As far as I can tell, it is possible to draw such a scene by adding in the pieces and using the tools to paper over the boundaries and integrate those elements. It takes much more work than just generation but maybe one fiftieth to one hundredth of the work necessary for classic illustration.


It reminds me of one scene in I, Robot (2004)

https://www.youtube.com/watch?v=KfAHbm7G2R0


I have also been floored with their output, but it's because of that that the comparison to self-driving vehicles is so relevant. Even if we saw impressive growth over 5 years, it doesn't mean that growth will continue for another 5.

It's possible that Stable Diffusion, or minor improvements of, is our peak for the next few decades.


I think the future will involve “layering” different AIs for art. One for backgrounds, one for human poses, one for facial expressions, one that can combine them. That sort of thing.


The self driving car analogy isn't applicable here as the contexts are way different: operating conditions aside (roads not built for self driving cars, random unexpected situations, etc.) a single accident can result in one or more fatalities, which calls for extreme caution before wider adoption.


People tend to overestimate progress in the near future, and underestimate progress in the long term future.


Perhaps unpopular opinion but I think the tech is more than good enough that I think most cars should be autonomous already. However the reason I think there isn't is because public perception, regulation, changing tradition is hard, and peoples acceptable safety.

It seems like most would rather wait until autonomous cars are way better than human drivers while not truly acknowledging most human drivers are awful. Sure I dont want people hurt or killed but I think it could have made more progress in prod so to speak.


> However the reason I think there isn't is because public perception, regulation, changing tradition is hard, and peoples acceptable safety.

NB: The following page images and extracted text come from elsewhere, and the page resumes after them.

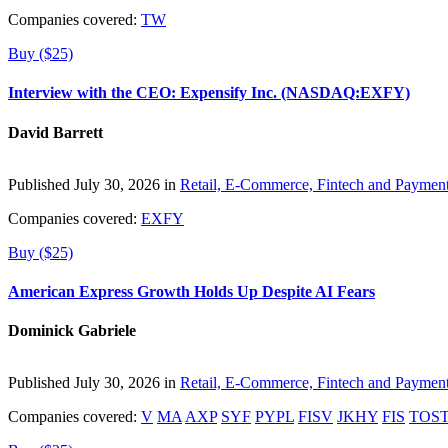
Companies covered:
TW
Buy ($25)
Interview with the CEO: Expensify Inc. (NASDAQ:EXFY)
David Barrett
Published July 30, 2026 in
Retail, E-Commerce, Fintech and Paymen
Companies covered:
EXFY
Buy ($25)
American Express Growth Holds Up Despite AI Fears
Dominick Gabriele
Published July 30, 2026 in
Retail, E-Commerce, Fintech and Paymen
Companies covered:
V
MA
AXP
SYF
PYPL
FISV
JKHY
FIS
TOS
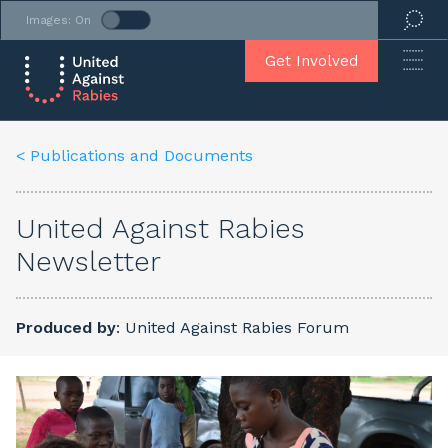
Images: On
Get Involved
< Publications and Documents
United Against Rabies
Newsletter
Produced by
: United Against Rabies Forum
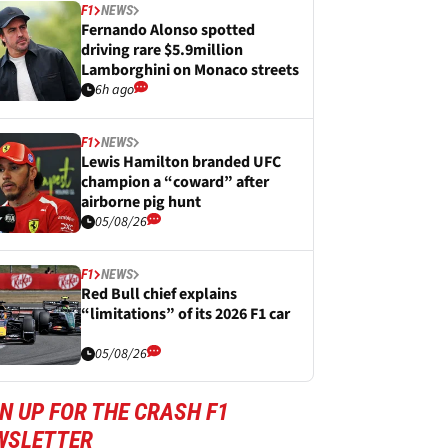
F1
NEWS
Fernando Alonso spotted
driving rare $5.9million
Lamborghini on Monaco streets
6h ago
F1
NEWS
Lewis Hamilton branded UFC
champion a “coward” after
airborne pig hunt
05/08/26
F1
NEWS
Red Bull chief explains
“limitations” of its 2026 F1 car
05/08/26
N UP FOR THE CRASH F1
WSLETTER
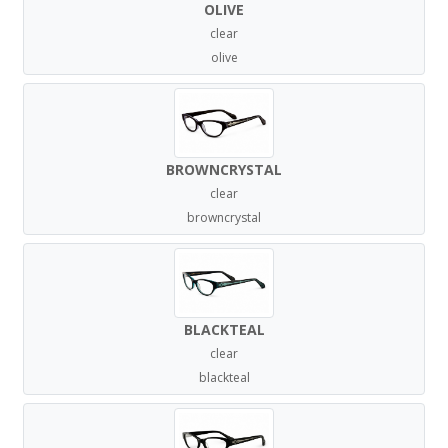
OLIVE
clear
olive
BROWNCRYSTAL
clear
browncrystal
BLACKTEAL
clear
blackteal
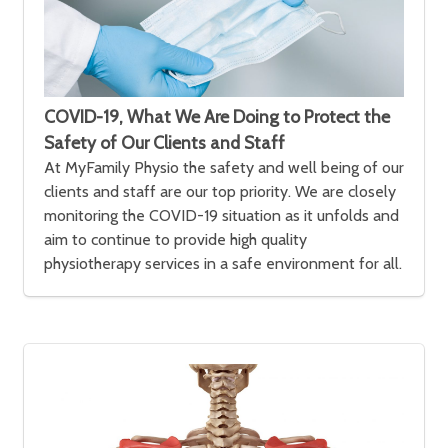
COVID-19, What We Are Doing to Protect the
Safety of Our Clients and Staff
At MyFamily Physio the safety and well being of our
clients and staff are our top priority. We are closely
monitoring the COVID-19 situation as it unfolds and
aim to continue to provide high quality
physiotherapy services in a safe environment for all.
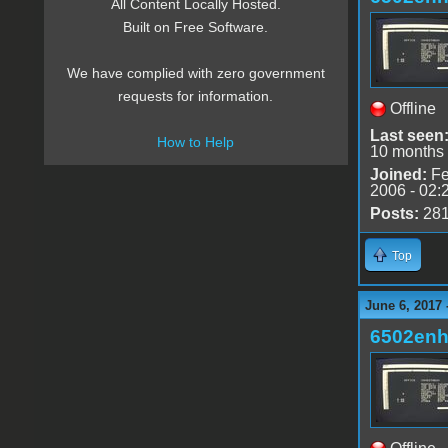
All Content Locally Hosted.
Built on Free Software.
We have complied with zero government
requests for information.
Offline
Last seen
How to Help
10 months
Joined:
Fe
2006 - 02:
Posts:
28
Top
June 6, 2017
6502en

No, the reason is that for city driving there is no system that is even close to navigating typical driving problems that humans encounter multiple times on a daily basis. There are plenty of videos of self driving cars flummoxed by basic road obstacles.

What people like you call “edge cases” are actually common occurrences.

If you think any non geofenced system is close to average human level competence you are simply deluded.


I don’t agree with the gp, but humans, in my tiny village, drive into shit every single day. We just don’t accept that from self driving cars, but we do from humans because it’s normal.


Do they make catastrophuc errors like mistake back of a semi for an underpass?

Do they stop in front of a cardboard box and just stand there for minutes?


Human drivers drive into other people all the time, whether due to intoxication, tiredness, or just outright not paying attention. I know two people that have gotten rear-ended at a stoplight by another driver going >40mph. One of them was drunk. The other claimed to not be paying attention and otherwise seemed sober.

Likewise, plenty of people just stop paying attention and read their phones ... idling at intersections much much longer than necessary. Or drive stoned and drive around at ridiculously slow speeds.


Your assumptions are just wrong. Currently, self driving cars are much worse than humans. Invest some time and do the research. It's appalling how misleading sources like Tesla PR are.


> People have been historically notoriously bad at predicting how good AI/technology will be in 5-10 years time.

Taking the people who are most incentivized to overhype things to get clicks and/or funding as the consensus view is maybe not the best take here.

If you looked at people in general or engineers in general and looked at the median predicted timeframe, it would've probably been much more conservative.